Two nice statistical analogies
I'm always trying to find good analogies to help explain statistical topics. Here's a couple of good ones I've come across lately, that I'll add to the working list I keep in my brain.
Here's Paul Bruno, explaining why r-squared is not necessarily a good indicator of whether or not something is actually important in real life:
"Consider 'access to breathable oxygen'. If you crunched the numbers, you would likely find that access to breathable oxygen accounts for very little – if any – of the variation in students' tests scores. This is because all students have roughly similar access to breathable oxygen. If all students have the same access to breathable oxygen, then access to breathable oxygen cannot 'explain' or 'account for' the differences in their test scores.
"Does this mean that access to breathable oxygen is unimportant for test scores? Obviously not. On the contrary: access to breathable oxygen is very important for kids’ test scores, and this is true even though access to breathable oxygen explains ≈ 0% of their variation."
Great way to explain it, and an easy way to understand why, if you want to see if a factor is important in a "breathable oxygen" kind of way, you need to look at the regression coefficient, not the r-squared.
This sentence comes from Jordan Ellenberg's mathematics book, "How Not To Be Wrong," which I talked a bit about last post:
"The significance test is the detective, not the judge."
I like that analogy so much I wanted to start by putting it by itself ... but I should add the previous sentence for context:
"A statistically significant finding [only] gives you a clue, suggesting a promising place to focus your research energy. The significance test is the detective, not the judge." [page 161, emphasis in original]
(By the way, Ellenberg doesn't put a hyphen in the phrase "statistically-significant finding," but I normally do. Is the non-hyphen a standard one-off convention, like "Major League Baseball?")
(UPDATE: this question now answered in the comments.)
The point is: one in twenty experiments would produce a statistically-significant result just by random chance. So, statistical significance doesn't mean you can just leap to the conclusion that your hypothesis is true. You might be one of that "lucky" five percent. To be really confident, you need to wait for replications, or find other ways to explore further.

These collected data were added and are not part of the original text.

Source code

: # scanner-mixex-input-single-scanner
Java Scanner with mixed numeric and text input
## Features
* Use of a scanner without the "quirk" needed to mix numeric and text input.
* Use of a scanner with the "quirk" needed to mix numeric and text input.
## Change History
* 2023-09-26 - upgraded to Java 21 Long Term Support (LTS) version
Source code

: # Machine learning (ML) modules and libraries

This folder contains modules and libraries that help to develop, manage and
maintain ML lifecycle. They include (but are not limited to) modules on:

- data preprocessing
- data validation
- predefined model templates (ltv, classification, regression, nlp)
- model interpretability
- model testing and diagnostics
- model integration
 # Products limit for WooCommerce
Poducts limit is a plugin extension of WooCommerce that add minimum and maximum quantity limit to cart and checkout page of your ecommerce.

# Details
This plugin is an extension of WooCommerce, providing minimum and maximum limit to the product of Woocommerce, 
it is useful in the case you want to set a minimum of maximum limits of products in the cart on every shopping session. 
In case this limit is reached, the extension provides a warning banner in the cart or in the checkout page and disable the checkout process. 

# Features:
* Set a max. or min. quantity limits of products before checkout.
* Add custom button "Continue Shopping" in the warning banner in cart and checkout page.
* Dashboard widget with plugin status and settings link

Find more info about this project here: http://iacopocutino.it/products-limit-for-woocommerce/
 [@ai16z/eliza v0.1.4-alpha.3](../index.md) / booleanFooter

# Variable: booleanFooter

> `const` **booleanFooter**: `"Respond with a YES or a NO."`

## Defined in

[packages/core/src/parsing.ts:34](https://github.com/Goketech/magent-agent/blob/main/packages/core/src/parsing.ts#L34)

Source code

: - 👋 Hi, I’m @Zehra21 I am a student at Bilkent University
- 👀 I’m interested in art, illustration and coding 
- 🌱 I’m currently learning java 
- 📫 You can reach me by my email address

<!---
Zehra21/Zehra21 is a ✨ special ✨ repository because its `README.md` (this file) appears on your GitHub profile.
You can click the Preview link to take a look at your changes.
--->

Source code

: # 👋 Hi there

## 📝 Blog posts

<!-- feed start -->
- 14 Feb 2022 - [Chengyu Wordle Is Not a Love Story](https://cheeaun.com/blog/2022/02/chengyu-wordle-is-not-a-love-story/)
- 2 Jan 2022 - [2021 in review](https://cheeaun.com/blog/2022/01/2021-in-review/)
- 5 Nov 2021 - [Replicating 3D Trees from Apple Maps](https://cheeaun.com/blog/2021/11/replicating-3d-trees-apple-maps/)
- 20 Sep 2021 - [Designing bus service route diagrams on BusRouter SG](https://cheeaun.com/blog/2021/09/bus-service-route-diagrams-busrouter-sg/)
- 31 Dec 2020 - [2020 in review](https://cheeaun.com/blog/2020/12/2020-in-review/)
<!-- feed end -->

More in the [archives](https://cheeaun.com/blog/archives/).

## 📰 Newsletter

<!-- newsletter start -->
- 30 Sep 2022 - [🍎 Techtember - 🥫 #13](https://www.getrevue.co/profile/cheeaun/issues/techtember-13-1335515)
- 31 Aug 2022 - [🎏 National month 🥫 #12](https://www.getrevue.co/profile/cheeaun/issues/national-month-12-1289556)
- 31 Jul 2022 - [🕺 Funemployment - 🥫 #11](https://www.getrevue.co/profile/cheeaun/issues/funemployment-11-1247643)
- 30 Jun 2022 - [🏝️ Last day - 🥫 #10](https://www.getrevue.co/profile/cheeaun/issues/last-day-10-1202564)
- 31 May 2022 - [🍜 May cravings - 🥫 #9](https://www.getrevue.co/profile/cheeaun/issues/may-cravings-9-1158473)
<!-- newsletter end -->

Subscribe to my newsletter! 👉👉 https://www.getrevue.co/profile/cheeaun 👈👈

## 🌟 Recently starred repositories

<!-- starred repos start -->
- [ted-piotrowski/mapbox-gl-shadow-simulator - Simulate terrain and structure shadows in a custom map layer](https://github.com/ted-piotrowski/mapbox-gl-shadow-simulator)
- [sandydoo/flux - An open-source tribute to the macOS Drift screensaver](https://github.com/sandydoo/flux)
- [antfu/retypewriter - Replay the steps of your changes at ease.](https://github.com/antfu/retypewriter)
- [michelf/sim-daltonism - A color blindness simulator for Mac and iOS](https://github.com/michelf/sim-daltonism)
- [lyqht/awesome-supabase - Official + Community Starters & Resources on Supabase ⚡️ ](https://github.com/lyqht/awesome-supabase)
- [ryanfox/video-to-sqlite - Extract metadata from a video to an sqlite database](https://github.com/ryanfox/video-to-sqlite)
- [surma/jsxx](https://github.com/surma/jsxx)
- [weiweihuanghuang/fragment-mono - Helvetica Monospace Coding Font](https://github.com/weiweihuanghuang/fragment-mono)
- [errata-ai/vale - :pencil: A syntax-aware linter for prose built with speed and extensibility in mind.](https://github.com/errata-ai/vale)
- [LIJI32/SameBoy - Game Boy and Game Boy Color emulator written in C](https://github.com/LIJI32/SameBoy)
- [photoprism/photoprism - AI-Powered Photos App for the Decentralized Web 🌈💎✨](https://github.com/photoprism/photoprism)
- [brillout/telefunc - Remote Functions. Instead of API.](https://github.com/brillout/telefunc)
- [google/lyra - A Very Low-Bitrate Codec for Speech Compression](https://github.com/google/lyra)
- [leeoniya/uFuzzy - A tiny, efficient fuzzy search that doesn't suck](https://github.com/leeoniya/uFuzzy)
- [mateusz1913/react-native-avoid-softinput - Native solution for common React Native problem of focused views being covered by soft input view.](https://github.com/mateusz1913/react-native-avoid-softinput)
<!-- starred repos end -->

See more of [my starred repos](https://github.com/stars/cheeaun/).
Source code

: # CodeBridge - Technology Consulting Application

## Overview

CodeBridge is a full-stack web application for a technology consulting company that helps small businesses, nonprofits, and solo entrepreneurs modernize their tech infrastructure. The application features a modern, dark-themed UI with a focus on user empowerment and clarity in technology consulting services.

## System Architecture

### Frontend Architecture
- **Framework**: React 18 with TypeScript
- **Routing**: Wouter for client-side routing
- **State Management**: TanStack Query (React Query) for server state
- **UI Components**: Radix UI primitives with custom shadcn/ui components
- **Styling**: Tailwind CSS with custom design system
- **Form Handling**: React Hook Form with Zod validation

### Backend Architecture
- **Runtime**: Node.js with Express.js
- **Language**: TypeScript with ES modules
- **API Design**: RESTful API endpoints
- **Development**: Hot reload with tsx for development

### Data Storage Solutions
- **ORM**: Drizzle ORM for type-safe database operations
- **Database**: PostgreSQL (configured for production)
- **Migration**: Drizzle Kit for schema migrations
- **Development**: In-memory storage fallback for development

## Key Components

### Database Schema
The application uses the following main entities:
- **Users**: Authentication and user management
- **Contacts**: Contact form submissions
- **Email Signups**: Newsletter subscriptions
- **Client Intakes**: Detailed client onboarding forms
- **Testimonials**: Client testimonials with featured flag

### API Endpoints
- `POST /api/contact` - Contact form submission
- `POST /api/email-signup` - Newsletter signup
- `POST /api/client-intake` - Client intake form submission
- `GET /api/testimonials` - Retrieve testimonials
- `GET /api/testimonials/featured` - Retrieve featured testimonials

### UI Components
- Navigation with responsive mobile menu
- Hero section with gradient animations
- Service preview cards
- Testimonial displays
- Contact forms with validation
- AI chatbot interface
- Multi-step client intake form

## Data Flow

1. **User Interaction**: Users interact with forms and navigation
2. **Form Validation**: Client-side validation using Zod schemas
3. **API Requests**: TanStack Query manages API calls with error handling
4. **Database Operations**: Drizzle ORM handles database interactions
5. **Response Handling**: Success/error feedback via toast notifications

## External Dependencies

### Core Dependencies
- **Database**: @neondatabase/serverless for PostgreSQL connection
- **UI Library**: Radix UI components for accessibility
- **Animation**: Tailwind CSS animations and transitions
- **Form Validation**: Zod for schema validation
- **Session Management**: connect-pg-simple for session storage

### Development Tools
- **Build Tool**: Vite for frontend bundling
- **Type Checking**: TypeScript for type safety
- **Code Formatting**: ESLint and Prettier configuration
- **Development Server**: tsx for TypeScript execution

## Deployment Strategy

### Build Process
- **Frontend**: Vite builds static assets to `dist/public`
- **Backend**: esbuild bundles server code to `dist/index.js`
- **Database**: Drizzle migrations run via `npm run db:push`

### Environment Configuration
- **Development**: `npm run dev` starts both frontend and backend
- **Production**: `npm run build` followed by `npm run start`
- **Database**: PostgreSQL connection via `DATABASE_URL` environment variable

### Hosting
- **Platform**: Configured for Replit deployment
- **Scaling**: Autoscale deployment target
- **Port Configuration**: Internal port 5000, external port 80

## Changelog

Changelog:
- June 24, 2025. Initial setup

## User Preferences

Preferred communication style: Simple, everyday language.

I had previously written an analogy that's kind of similar:
"Peer review is like the police deciding there's enough evidence to lay charges. Post-publication debate is like two lawyers arguing the case before a jury."
Well, it's really the district attorney who has the final say on whether to lay charges, right? In that light, I like Ellenberg's description of the police better than mine. Adding that in, here's the new version:
"Statistical significance is the detective confirming a connection between the suspect and the crime. Peer review is the district attorney deciding there's enough evidence to lay charges. Post-publication debate is the two lawyers arguing the case before a jury."
Much better, I think, with Ellenberg's formulation in there too.